### WHAT YOU WILL DO:
Where in the data does the word "AVENUE" appear? Find those lines and copy them.

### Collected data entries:
════════════════
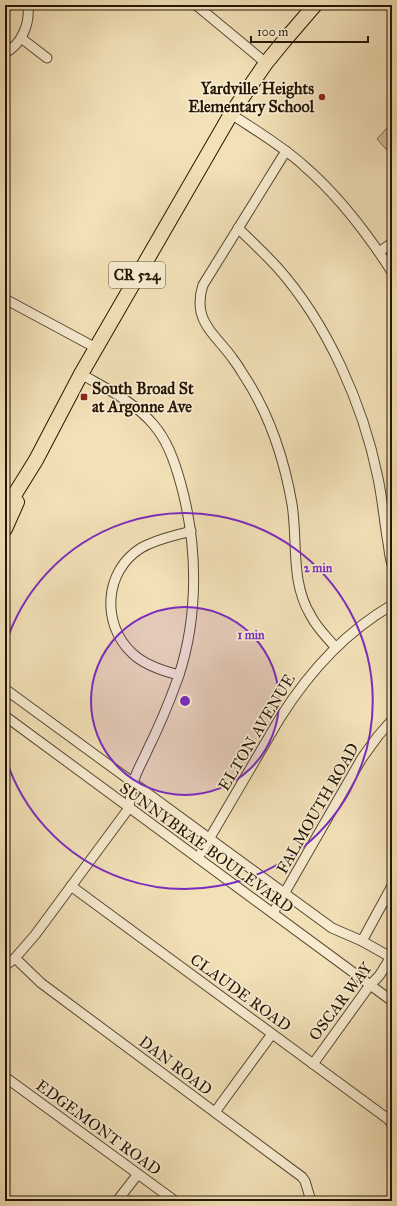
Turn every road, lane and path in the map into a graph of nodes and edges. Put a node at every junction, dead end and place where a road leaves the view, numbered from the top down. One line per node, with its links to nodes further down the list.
1 (28, 5): 4 (street)
2 (196, 5): 7 (street)
3 (315, 5): 7 (main road, CR 524)
4 (21, 38): 5 (street); 6 (street)
5 (5, 53)
6 (47, 58)
7 (266, 63): 8 (main road, CR 524)
8 (231, 114): 9 (street); 15 (main road, CR 524)
9 (286, 151): 10 (street); 12 (street)
10 (238, 228): 21 (street); 23 (street)
11 (392, 243): 12 (street)
12 (379, 252): 13 (street)
13 (392, 272)
14 (5, 299): 15 (street)
15 (96, 348): 16 (main road, CR 524)
16 (81, 374): 17 (main road, CR 524); 20 (street)
17 (36, 460): 18 (main road, CR 524); 19 (main road, CR 524)
18 (5, 510)
19 (5, 529)
20 (191, 531): 24 (street); 24 (street)
21 (392, 564)
22 (392, 604): 23 (street, ELTON AVENUE)
23 (335, 647): 30 (street, ELTON AVENUE)
24 (179, 675): 28 (street)
25 (5, 689): 28 (street, SUNNYBRAE BOULEVARD)
26 (5, 716): 29 (street, SUNNYBRAE BOULEVARD)
27 (392, 720): 34 (street, FALMOUTH ROAD)
28 (133, 782): 29 (street); 30 (street, SUNNYBRAE BOULEVARD)
29 (130, 808): 31 (street, SUNNYBRAE BOULEVARD); 32 (street)
30 (210, 839): 31 (street, ELTON AVENUE); 34 (street, SUNNYBRAE BOULEVARD)
31 (198, 858): 35 (street, SUNNYBRAE BOULEVARD)
32 (71, 886): 38 (street); 42 (street, CLAUDE ROAD)
33 (392, 886): 36 (street)
34 (285, 893): 35 (street, FALMOUTH ROAD); 36 (street, SUNNYBRAE BOULEVARD)
35 (273, 913): 40 (street, SUNNYBRAE BOULEVARD)
36 (362, 941): 37 (street, SUNNYBRAE BOULEVARD)
37 (391, 957): 40 (street, OSCAR WAY)
38 (15, 958): 39 (street); 45 (street, DAN ROAD)
39 (5, 966)
40 (370, 985): 41 (street, SUNNYBRAE BOULEVARD); 43 (street, OSCAR WAY)
41 (392, 1001)
42 (272, 1034): 43 (street, CLAUDE ROAD); 45 (street)
43 (313, 1064): 46 (street, CLAUDE ROAD)
44 (5, 1077): 47 (street, EDGEMONT ROAD)
45 (215, 1112): 52 (street, DAN ROAD)
46 (392, 1124)
47 (138, 1174): 50 (street); 51 (street, EDGEMONT ROAD)
48 (5, 1199): 49 (street)
49 (8, 1201)
50 (117, 1201)
51 (175, 1201)
52 (310, 1201)

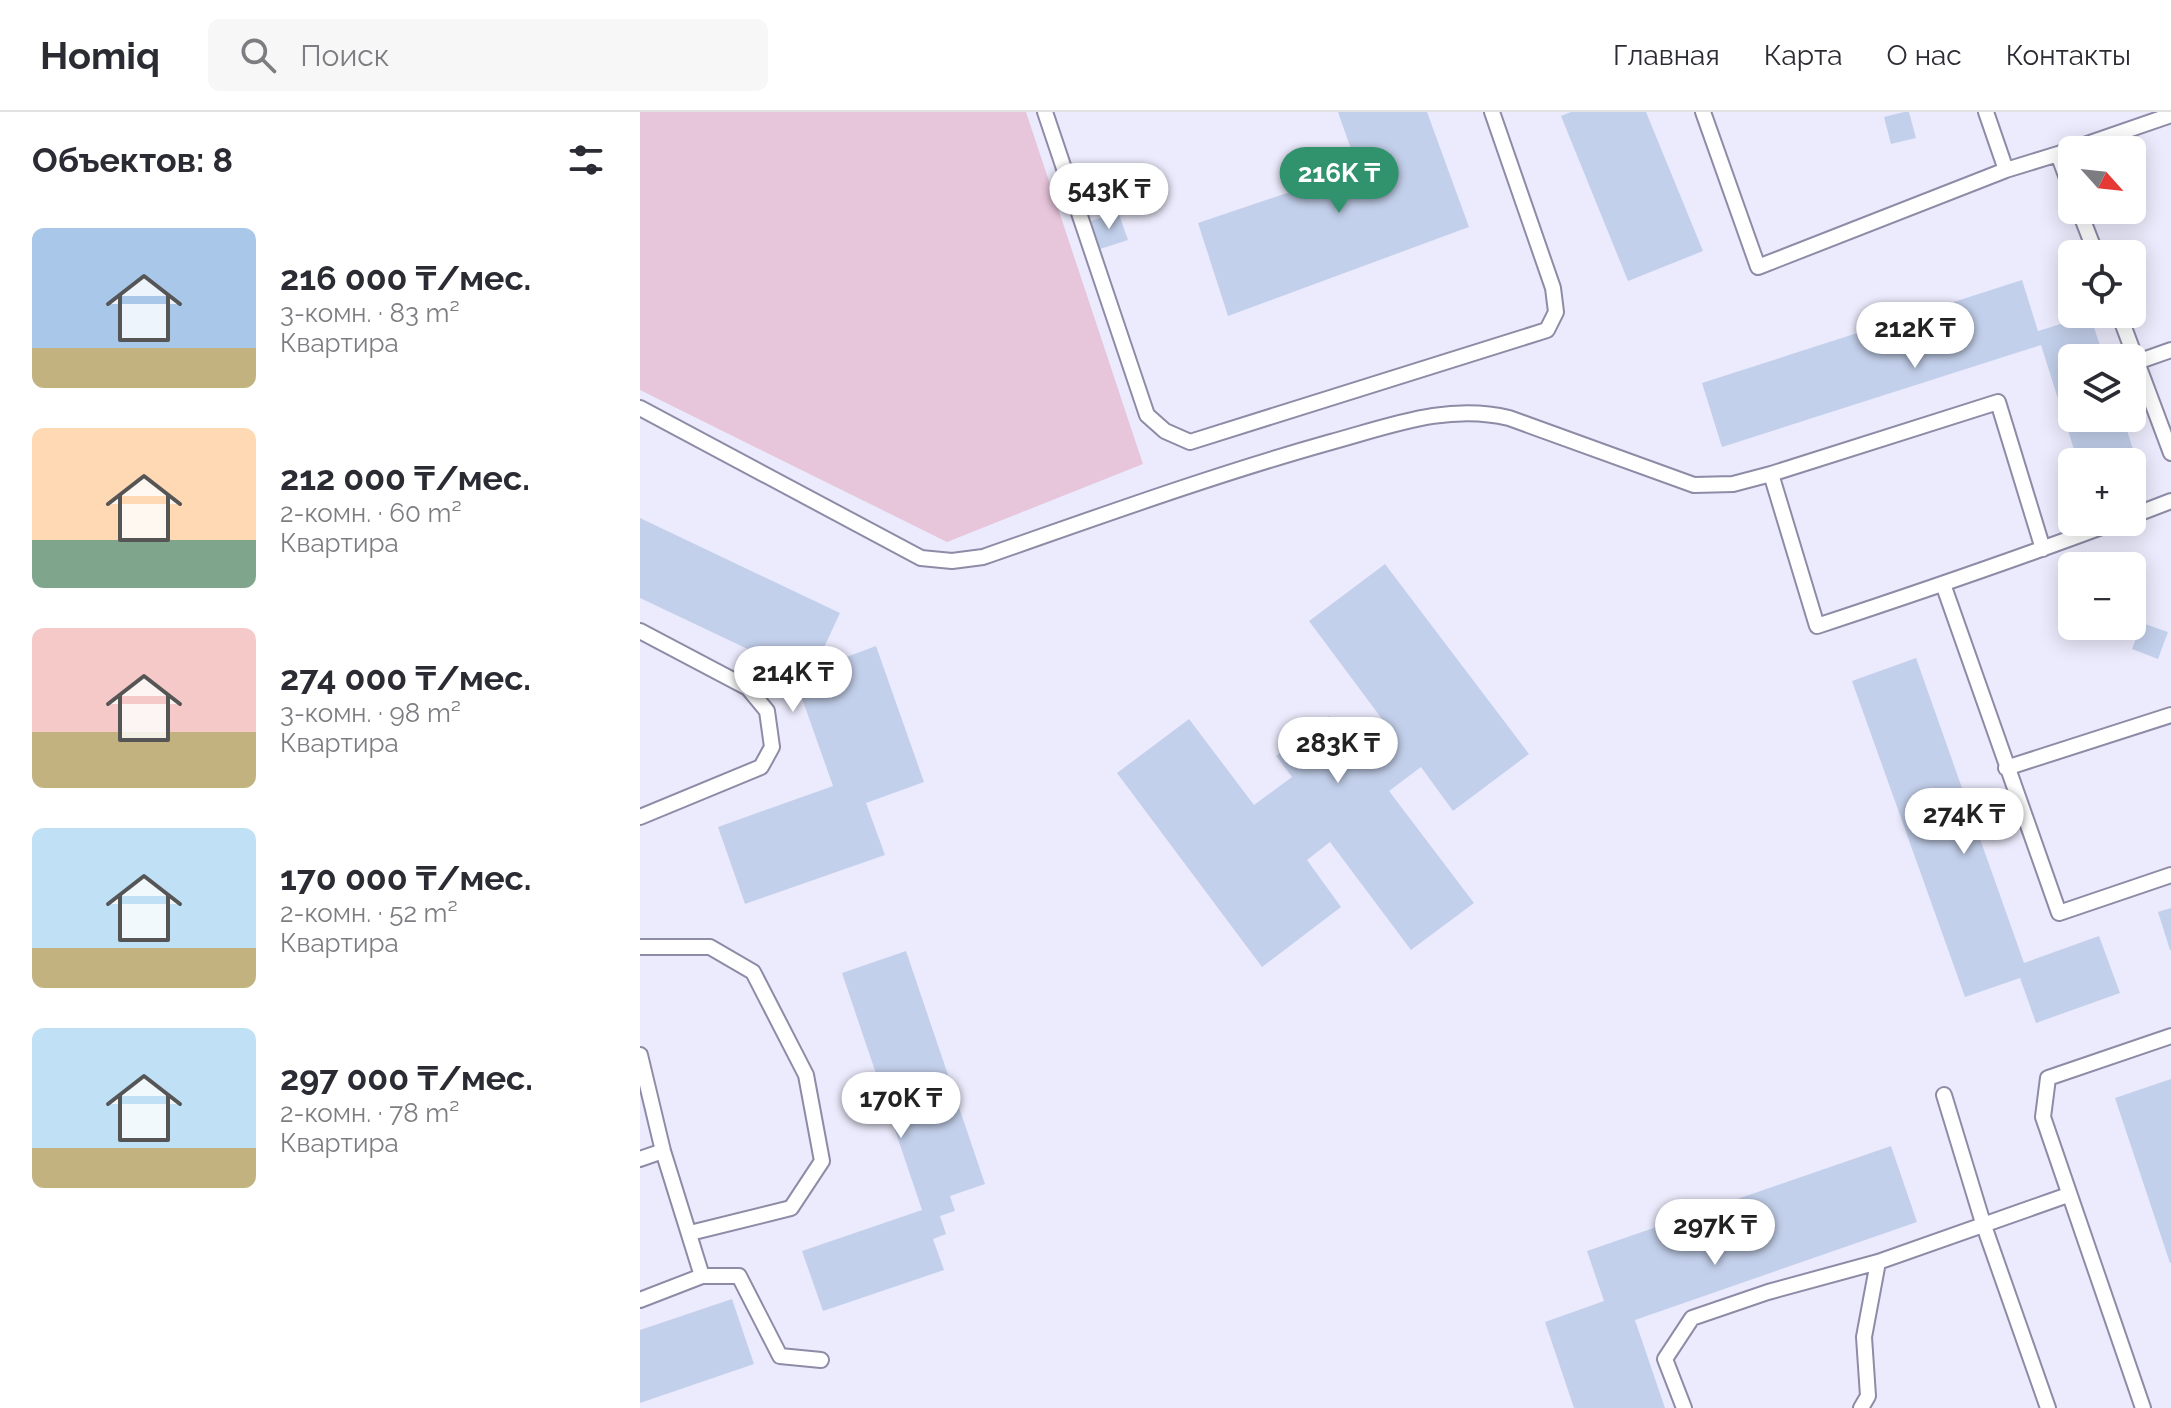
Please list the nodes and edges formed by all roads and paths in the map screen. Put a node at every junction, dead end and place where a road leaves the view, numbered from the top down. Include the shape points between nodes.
1 (1045, 112) edge
2 (1492, 112) edge
3 (1703, 112) edge
4 (1986, 112) edge
5 (2171, 115) edge
6 (2110, 136) edge
7 (2058, 154) edge
8 (2006, 170) junction
9 (2171, 350) edge
10 (2146, 359) edge
11 (2146, 386) edge
12 (640, 408) edge
13 (2171, 453) edge
14 (1771, 474) junction
15 (2171, 501) edge
16 (2146, 511) edge
17 (2078, 536) edge
18 (2043, 549) junction
19 (1943, 584) junction
20 (640, 631) edge
21 (2171, 715) edge
22 (2006, 768) junction
23 (640, 817) edge
24 (2171, 875) edge
25 (640, 947) edge
26 (2171, 1036) edge
27 (640, 1055) edge
28 (1944, 1095) dead end
29 (663, 1151) junction
30 (640, 1159) edge
31 (2068, 1195) junction
32 (1983, 1223) junction
33 (690, 1233) junction
34 (1878, 1262) junction
35 (702, 1276) junction
36 (640, 1300) edge
37 (821, 1360) dead end
38 (1684, 1408) edge
39 (1861, 1408) edge
40 (2048, 1408) edge
41 (2143, 1408) edge

1 - 2 lane via 1147,415 1190,442 1547,330 1556,312 1553,288
3 - 8 lane via 1758,267
4 - 8 lane
5 - 6 lane
7 - 8 lane
9 - 10 lane
11 - 13 lane
12 - 14 lane via 921,558 952,561 983,557 1244,466 1434,414 1483,412 1509,418 1694,485 1733,484
14 - 18 lane via 1998,402
14 - 19 lane via 1817,626
15 - 16 lane
17 - 18 lane
18 - 19 lane
19 - 22 lane
20 - 23 lane via 748,688 767,711 772,747 761,767
21 - 22 lane
22 - 24 lane via 2059,913
25 - 33 lane via 710,947 753,972 806,1075 822,1161 791,1208
26 - 31 lane via 2048,1078 2043,1117
27 - 29 lane
28 - 32 lane
29 - 30 lane
29 - 33 lane
31 - 32 lane
31 - 41 lane
32 - 34 lane
32 - 40 lane
33 - 35 lane
34 - 38 lane via 1692,1318 1665,1359
34 - 39 lane via 1864,1337 1868,1396
35 - 36 lane
35 - 37 lane via 739,1276 780,1356

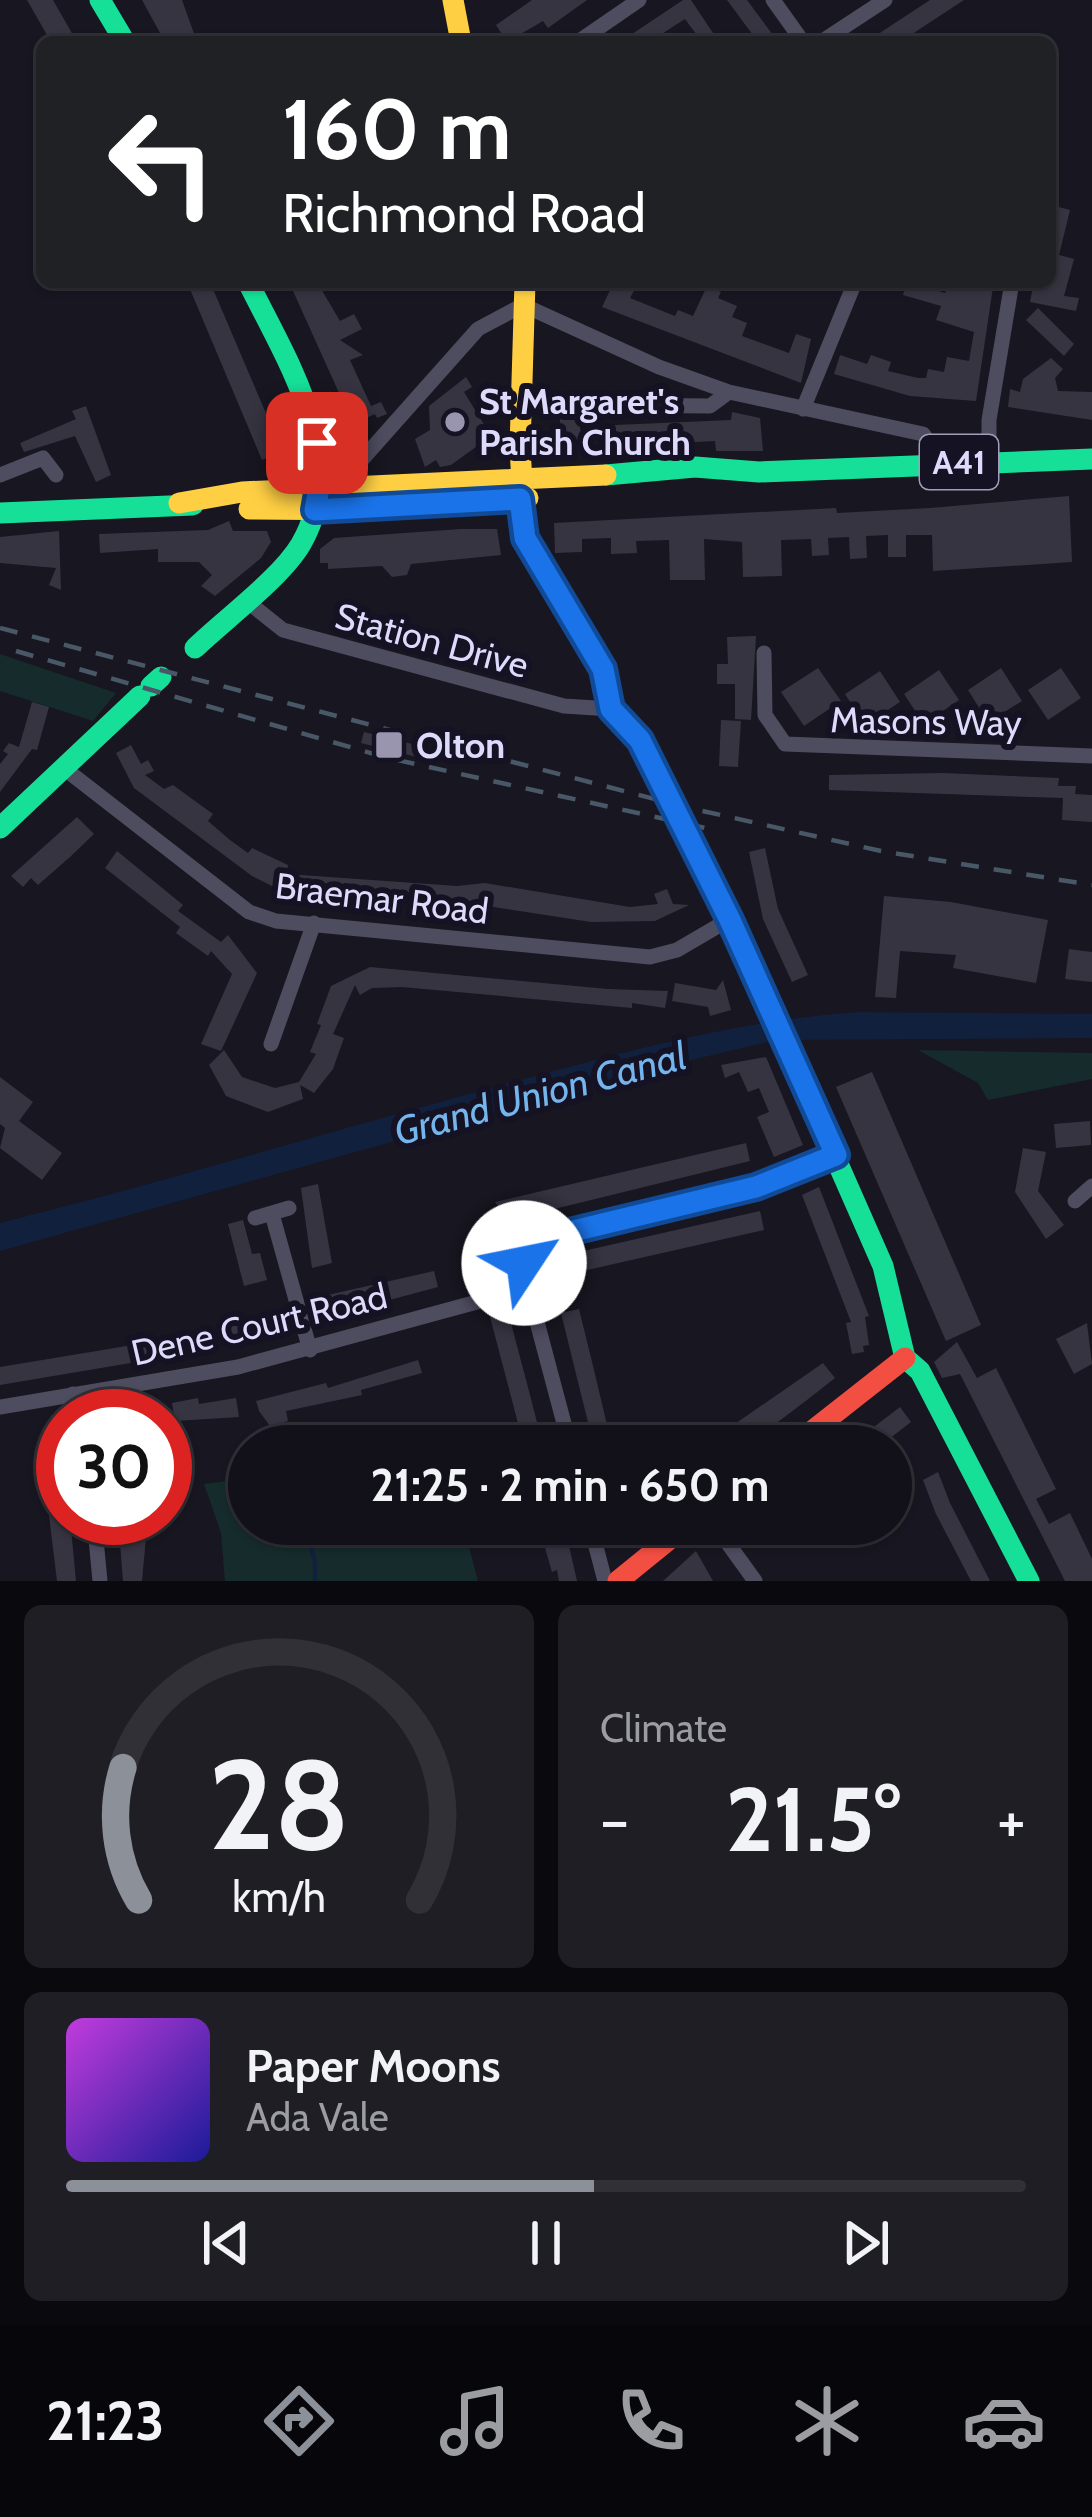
════════════════
### RESULT OF THIS TASK:
22 (392, 604): 23 (street, ELTON AVENUE)
23 (335, 647): 30 (street, ELTON AVENUE)
30 (210, 839): 31 (street, ELTON AVENUE); 34 (street, SUNNYBRAE BOULEVARD)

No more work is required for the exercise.